Auch ist es als Täter einfach herauszufinden, ob man selbst auf der Sperrliste steht, denn man kann ja auch selbst dann DNS-Abfragen machen und ist somit gewarnt.
Somit sind diese Massnahmen zum Kinderschutz nicht geeignet.
Warum wird nicht mehr international/EU-weit gehandelt
In der EU ist es auf der Agenda, aber generell war die Begründung immer, dass dies zu langsam gehe.
Jugendmedienschutz-Staatsvertrag
Mehr oder weniger still und heimlich wurde eine Novellierung des Jugendmedienschutz-Staatsvertrag vorangebracht. Dies ist ein Gesetz, das zwischen den Bundesländern ausgehandelt wird. Hier wird behandelt, wie mit Jugendschutz umgegangen wird.
Da sind einige Brocken drin im aktuellen Entwurf:
Access Provider (also die ISPs) werden gleichgesetzt werden mit Inhaltsanbietern. D.h. dass ISPs die gleiche Verantwortung für fremde Inhalte haben, wie der eigentliche Urheber (im Bereich Jugendschutz). Problematische Inhalte aus dem Ausland sollen blockiert werden. Dies hätte also eine sehr umfangreiche Zensurinfrastruktur zur Folge, denn es geht nicht nur um Pornographie, sondern um jegliche Inhalte, die Jugendliche gefährden könnten.
Das Internet wird mit dem Rundfunk gleichgesetzt. Dies bedeutet, es gibt eine „Sendezeitbegrenzung“, ein Rating und eine Verantwortung für Inhalte Dritter.
Bei der Sendezeitbegrenzung müssen z.B. bestimmte Webseiten erst nach 20 Uhr live geschaltet werden. Nach welcher Zeitzone wird aber nicht gesagt und diese Seiten kommen ja nicht nur aus Deutschland (wie sieht es mit Seiten aus den USA aus?).

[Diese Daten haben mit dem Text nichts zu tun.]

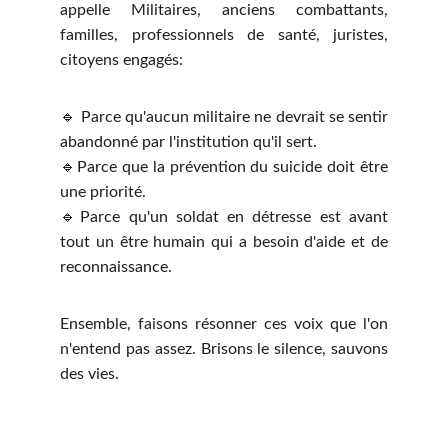
appelle Militaires, anciens combattants,
familles, professionnels de santé, juristes,
citoyens engagés:
🔹 Parce qu'aucun militaire ne devrait se sentir
abandonné par l'institution qu'il sert.
🔹Parce que la prévention du suicide doit être
une priorité.
🔹Parce qu'un soldat en détresse est avant
tout un être humain qui a besoin d'aide et de
reconnaissance.
Ensemble, faisons résonner ces voix que l'on
n'entend pas assez. Brisons le silence, sauvons
des vies.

Beim Rating geht es um eine Kennzeichnung, für welchen Altersbereich eine Webseite (jede einzelne Seite!) geeignet ist. Man könnte einfach sagen, es ist alles für unter 6-jährige tauglich, ist aber ein Problem, wenn das nicht stimmt. Die Alternative ist, dass man alles ab 18 ratet. Dann aber müsste man den Filter aber eh abschalten, wenn man sinnvoll das Internet nutzen will. Es bringt also für den Jugendschutz eigentlich nichts.
Bei der Verantwortung für Inhalte Dritter ist jeder, der irgendwas betreibt, für die Inhalte verantwortlich, die andere Leute bei einem einstellen. Jeder Blogger für jeden Kommentar, Twitter für jeden Tweet jeden Users usw. Es widerspricht also komplett dem Web2.0-Gedanken. Weiterhin sollen Betreiber von sozialen Netzwerken nachweisen, dass Inhalte, die nicht jugendfrei sind, umgehend entfernt werden.